Some of the emerging economies have continued to facing challenging conditions such as slowing growth, rising inflation. Except China other emerging market currencies had depreciated against the dollar in 2013. The slowdown in economic growth, China credit Squeeze in June 2013 and the possibility of US fed withdrawing its stimulus had resulted in correction in the capital markets. However capital markets bounced back on hopes of Government measures and possible delay in withdrawal of US Fed stimulus. At this IMF meeting they intend to discuss on “Emerging markets – Restoring Momentum” The IMF Quota and Governance reform involves doubling IMF quotas, shift in quotas to dynamic emerging markets and reform of the composition of the executive board which is yet to be implemented. The Global Governance requires re-organisation through passage of this reform. The delay gives more impetus to the creation of alternative sources by BRICS, such as a proposed $100 billion fund that is aimed at steadying currency markets.

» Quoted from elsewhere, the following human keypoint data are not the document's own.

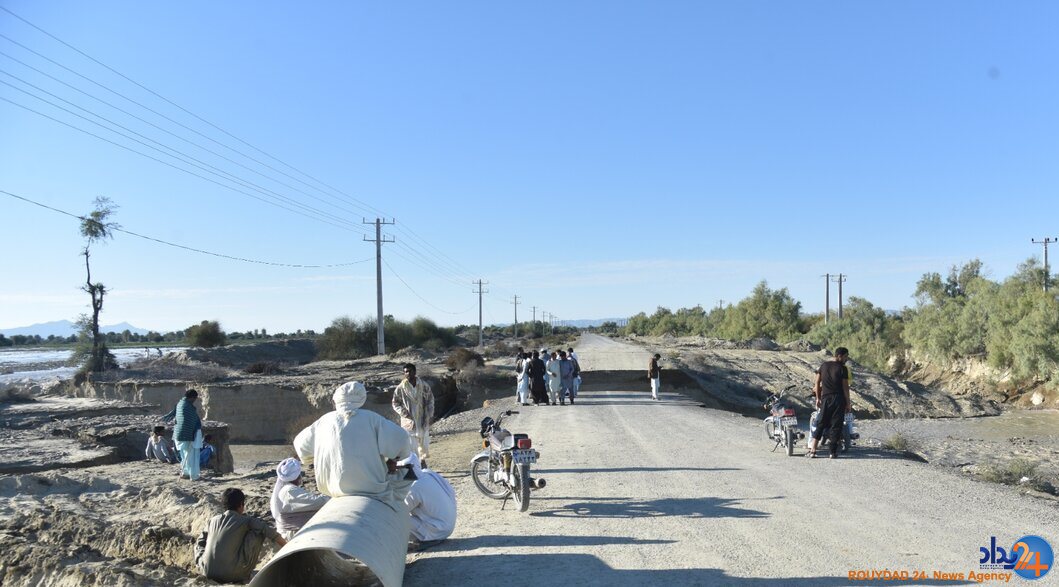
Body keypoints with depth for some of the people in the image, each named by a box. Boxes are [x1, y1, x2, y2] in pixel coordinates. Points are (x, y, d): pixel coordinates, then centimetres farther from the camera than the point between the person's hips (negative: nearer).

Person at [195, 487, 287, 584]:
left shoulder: (213, 520, 10)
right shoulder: (245, 520, -1)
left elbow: (200, 543, 20)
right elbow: (269, 531, 0)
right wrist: (287, 546, 8)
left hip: (207, 573, 6)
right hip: (231, 575, -6)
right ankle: (244, 574, 13)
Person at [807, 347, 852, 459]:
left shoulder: (824, 365, 7)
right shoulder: (842, 368, -7)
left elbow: (817, 383, 8)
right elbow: (845, 387, -9)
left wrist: (818, 398, 15)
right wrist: (848, 403, -3)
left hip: (825, 398, 4)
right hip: (838, 399, -4)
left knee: (821, 424, 8)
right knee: (836, 425, 2)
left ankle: (812, 450, 2)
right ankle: (833, 452, 3)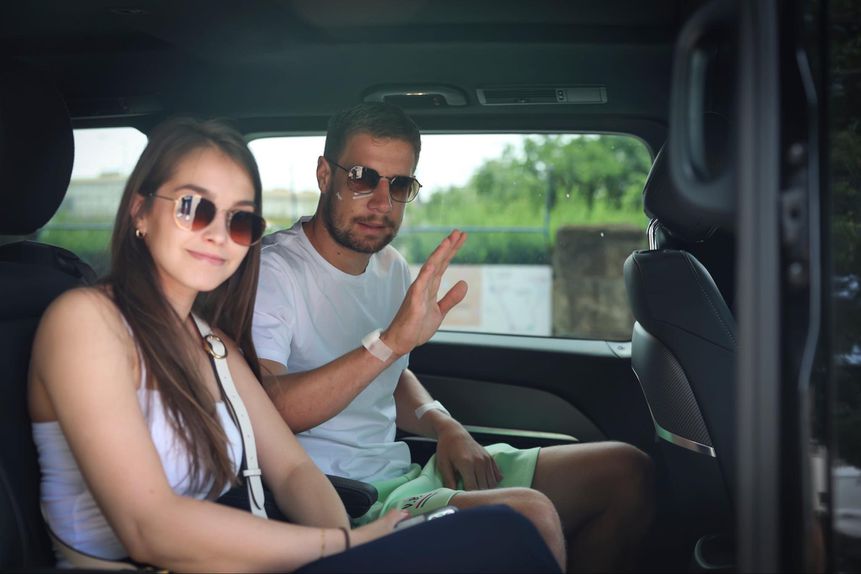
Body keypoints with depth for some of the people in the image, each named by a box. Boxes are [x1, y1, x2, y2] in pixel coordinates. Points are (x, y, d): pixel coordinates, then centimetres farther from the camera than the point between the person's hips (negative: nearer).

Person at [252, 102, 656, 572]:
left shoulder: (390, 266, 12)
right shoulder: (271, 271, -13)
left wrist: (442, 423, 3)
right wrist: (391, 341, -36)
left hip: (403, 474, 8)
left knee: (626, 470, 4)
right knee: (528, 514, -34)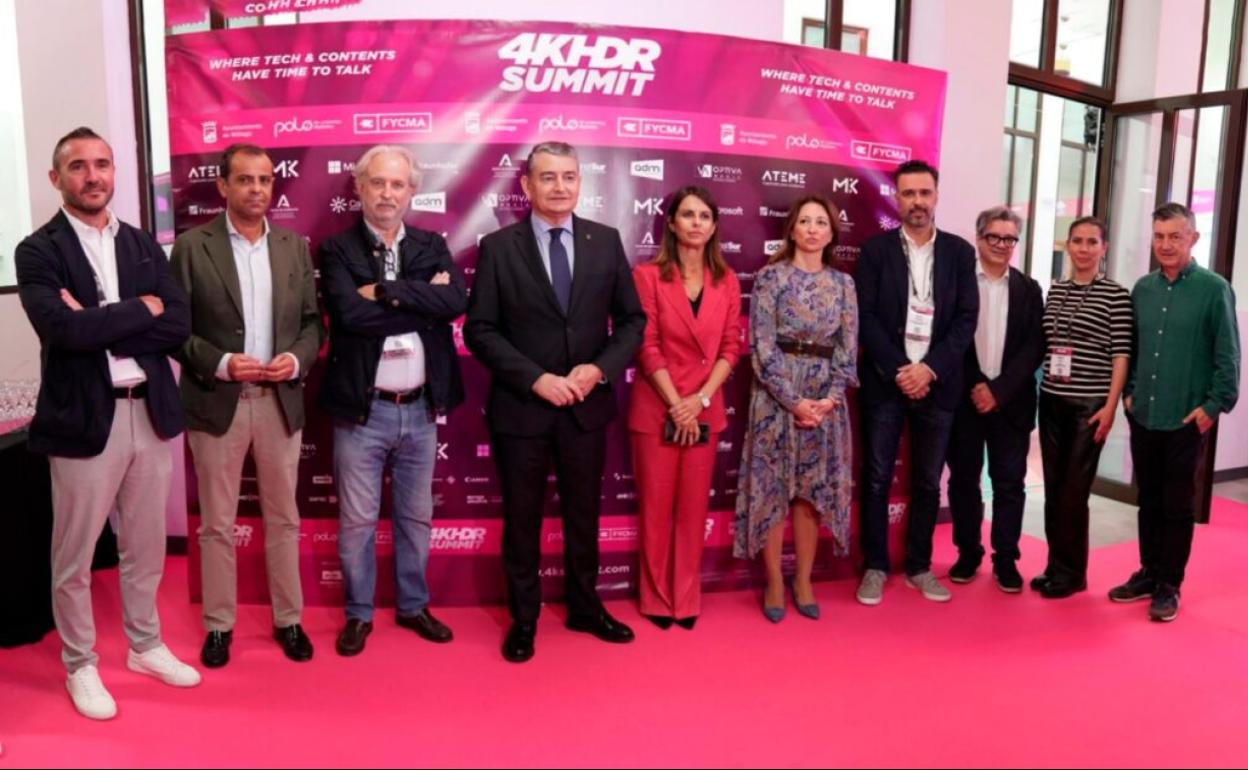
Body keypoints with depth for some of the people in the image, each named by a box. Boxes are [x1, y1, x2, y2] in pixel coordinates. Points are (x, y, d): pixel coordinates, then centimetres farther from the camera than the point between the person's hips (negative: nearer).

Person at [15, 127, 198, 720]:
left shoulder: (144, 246, 9)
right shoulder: (38, 251, -4)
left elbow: (178, 326, -2)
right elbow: (61, 326, -21)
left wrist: (100, 326, -13)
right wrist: (139, 309, -11)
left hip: (151, 412, 4)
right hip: (84, 418, -4)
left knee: (146, 548, 17)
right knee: (74, 557, 10)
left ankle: (145, 647, 35)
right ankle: (80, 666, 28)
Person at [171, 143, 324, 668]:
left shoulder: (294, 246, 7)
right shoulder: (192, 247, -2)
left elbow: (313, 322, 7)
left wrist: (297, 359, -12)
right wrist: (220, 363, -17)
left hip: (281, 401, 3)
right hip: (216, 402, -2)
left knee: (283, 518, 12)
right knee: (217, 523, 9)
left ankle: (288, 619, 25)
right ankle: (219, 625, 24)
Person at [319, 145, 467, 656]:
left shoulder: (432, 246, 6)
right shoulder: (337, 249, -4)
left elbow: (456, 301, -13)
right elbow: (350, 314, -21)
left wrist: (387, 291, -18)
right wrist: (422, 303, -14)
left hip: (421, 409, 3)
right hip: (363, 410, -3)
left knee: (416, 515, 16)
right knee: (357, 520, 8)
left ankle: (413, 606, 34)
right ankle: (358, 613, 27)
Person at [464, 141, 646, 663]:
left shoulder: (606, 241, 2)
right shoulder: (498, 247, -4)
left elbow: (632, 319, 4)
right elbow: (479, 329, -7)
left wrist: (600, 369, -12)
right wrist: (535, 378, -17)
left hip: (587, 405, 2)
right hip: (521, 407, -2)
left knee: (583, 514, 16)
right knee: (521, 519, 11)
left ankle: (585, 607, 35)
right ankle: (523, 618, 28)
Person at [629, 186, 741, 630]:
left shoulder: (726, 281, 5)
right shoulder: (648, 275, -5)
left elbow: (731, 347, 2)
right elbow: (646, 347, -9)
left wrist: (701, 399, -10)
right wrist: (675, 404, -14)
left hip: (706, 409, 3)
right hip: (656, 408, -3)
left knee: (694, 506, 10)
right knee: (655, 506, 6)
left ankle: (686, 597, 23)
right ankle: (656, 597, 22)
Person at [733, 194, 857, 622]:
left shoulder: (843, 284, 9)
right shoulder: (771, 276, -2)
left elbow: (848, 347, 6)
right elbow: (762, 346, -8)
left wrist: (829, 398, -7)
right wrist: (794, 400, -13)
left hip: (825, 398, 3)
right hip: (777, 394, -3)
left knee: (814, 489, 7)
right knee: (772, 488, 1)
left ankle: (803, 581, 20)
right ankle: (774, 584, 14)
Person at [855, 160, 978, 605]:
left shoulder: (959, 252, 7)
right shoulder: (876, 249, 2)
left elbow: (967, 319, 1)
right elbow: (866, 317, -5)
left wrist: (930, 368, -11)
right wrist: (898, 370, -13)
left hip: (936, 383, 2)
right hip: (885, 382, -1)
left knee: (928, 482, 9)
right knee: (877, 480, 3)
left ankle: (919, 567, 23)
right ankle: (875, 567, 15)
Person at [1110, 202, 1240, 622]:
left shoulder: (1214, 289, -7)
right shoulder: (1142, 288, 7)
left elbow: (1227, 356, -7)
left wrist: (1214, 406, -11)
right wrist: (1130, 392, 6)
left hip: (1187, 420, -4)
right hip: (1143, 416, 5)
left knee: (1177, 506, 5)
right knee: (1148, 501, 14)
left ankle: (1168, 586, 16)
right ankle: (1148, 573, 27)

With slowdown in emerging economies the Frontier economies are receiving increased attention. Some frontier economies are on path to become emerging markets. Some of the GCC countries come under Frontier economy classification .GCC countries such as UAE and Qatar will be upgraded to emerging market status next year from Frontier market by MSCI. At this IMF meeting they intend to discuss on “The frontier Economies: The Next Generation of Emerging Markets.” The World economic outlook may be revised downwards by IMF on concerns on slowdown in emerging economies and fiscal issues in US. The concerns on exit from Unconventional monetary policies and US political gridlock are the major challenges faced by the Global economy.